• **Record extracts**
————
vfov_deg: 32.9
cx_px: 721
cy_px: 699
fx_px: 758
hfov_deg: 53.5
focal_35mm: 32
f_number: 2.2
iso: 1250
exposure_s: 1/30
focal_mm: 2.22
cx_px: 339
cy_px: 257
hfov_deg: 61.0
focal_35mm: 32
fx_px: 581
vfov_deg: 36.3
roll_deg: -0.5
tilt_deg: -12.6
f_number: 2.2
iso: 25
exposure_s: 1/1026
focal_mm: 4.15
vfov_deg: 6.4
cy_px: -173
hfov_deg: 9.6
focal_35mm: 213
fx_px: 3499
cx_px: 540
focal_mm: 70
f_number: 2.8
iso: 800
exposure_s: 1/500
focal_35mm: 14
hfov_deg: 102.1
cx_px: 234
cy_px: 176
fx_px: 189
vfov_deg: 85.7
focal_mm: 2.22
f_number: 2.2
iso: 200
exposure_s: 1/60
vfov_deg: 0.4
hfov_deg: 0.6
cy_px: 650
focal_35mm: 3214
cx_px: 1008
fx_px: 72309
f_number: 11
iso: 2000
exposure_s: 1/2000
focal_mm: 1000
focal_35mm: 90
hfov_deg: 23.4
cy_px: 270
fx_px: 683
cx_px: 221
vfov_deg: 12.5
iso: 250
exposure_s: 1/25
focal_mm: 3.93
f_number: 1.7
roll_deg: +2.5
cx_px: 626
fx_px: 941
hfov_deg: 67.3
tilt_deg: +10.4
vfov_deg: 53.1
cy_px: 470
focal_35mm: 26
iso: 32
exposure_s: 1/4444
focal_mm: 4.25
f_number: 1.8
————
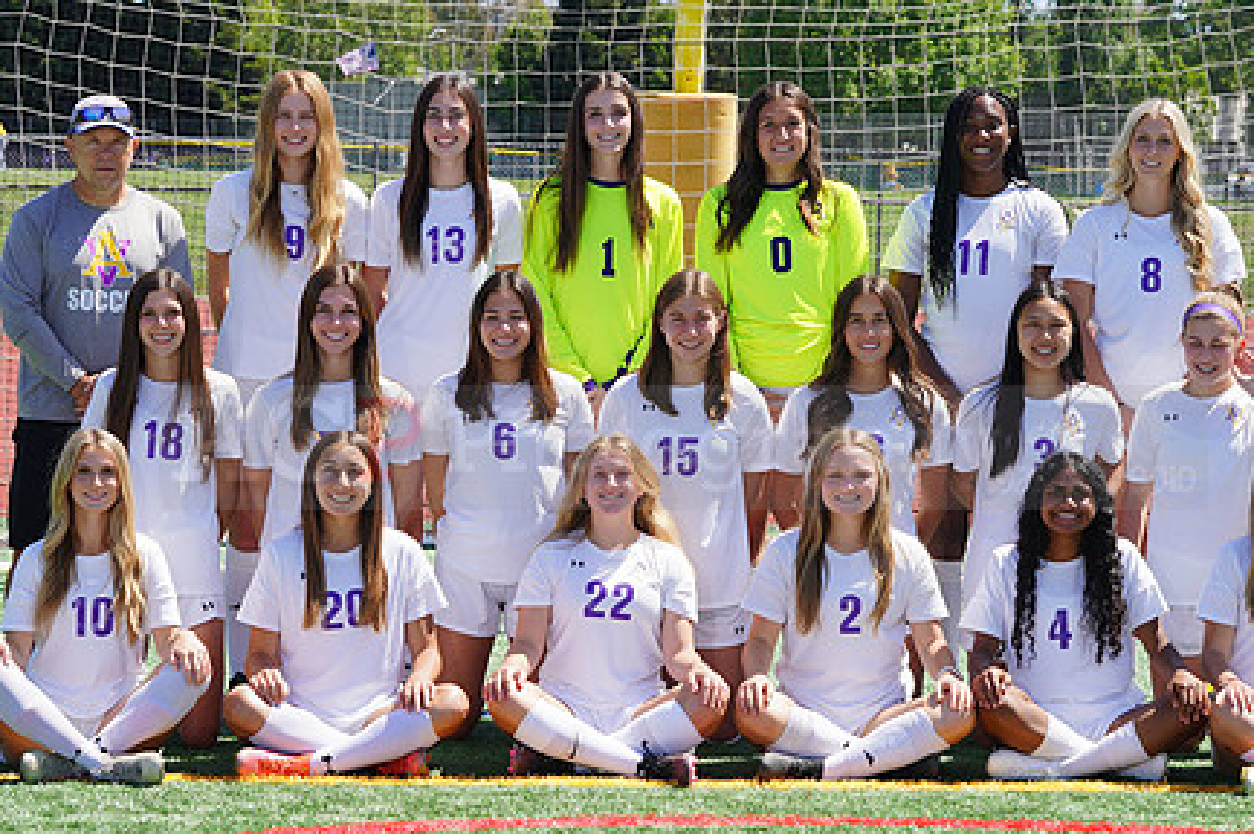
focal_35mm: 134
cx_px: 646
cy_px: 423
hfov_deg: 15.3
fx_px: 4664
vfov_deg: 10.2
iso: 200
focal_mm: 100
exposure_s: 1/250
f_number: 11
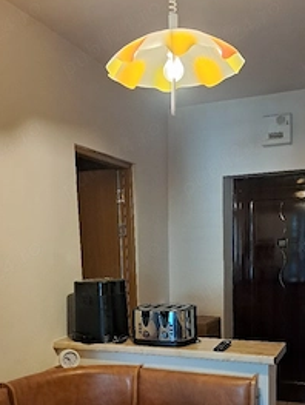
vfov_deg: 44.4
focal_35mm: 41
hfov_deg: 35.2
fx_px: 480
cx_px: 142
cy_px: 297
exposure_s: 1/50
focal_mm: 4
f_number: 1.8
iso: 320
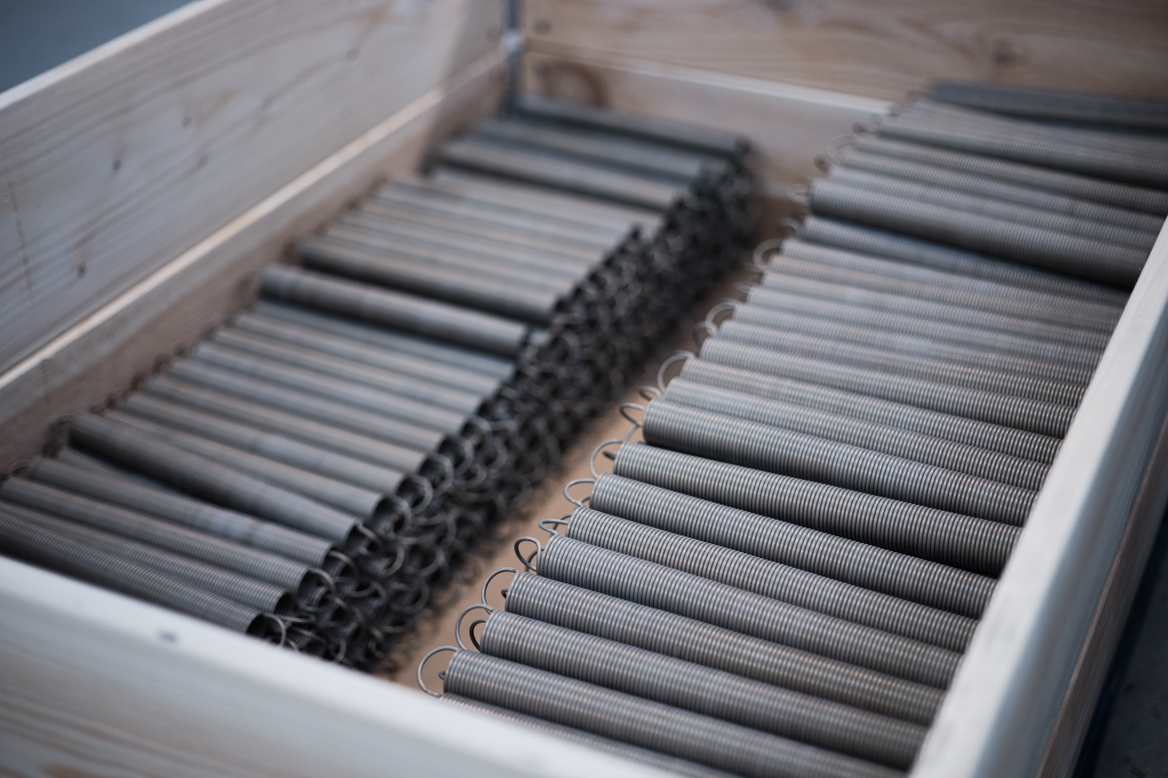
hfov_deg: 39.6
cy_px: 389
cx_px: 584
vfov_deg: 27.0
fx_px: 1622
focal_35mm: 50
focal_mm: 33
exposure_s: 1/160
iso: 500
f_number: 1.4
————
• **Your task**
When you reach the line holding "vfov_deg: 10.2" in the listing above, begin retyping exactly, and stop once the line holding "f_number: 1.4" is done; pictures stay out.

• **Solution for this task**
vfov_deg: 10.2
iso: 200
focal_mm: 100
exposure_s: 1/250
f_number: 11
vfov_deg: 44.4
focal_35mm: 41
hfov_deg: 35.2
fx_px: 480
cx_px: 142
cy_px: 297
exposure_s: 1/50
focal_mm: 4
f_number: 1.8
iso: 320
hfov_deg: 39.6
cy_px: 389
cx_px: 584
vfov_deg: 27.0
fx_px: 1622
focal_35mm: 50
focal_mm: 33
exposure_s: 1/160
iso: 500
f_number: 1.4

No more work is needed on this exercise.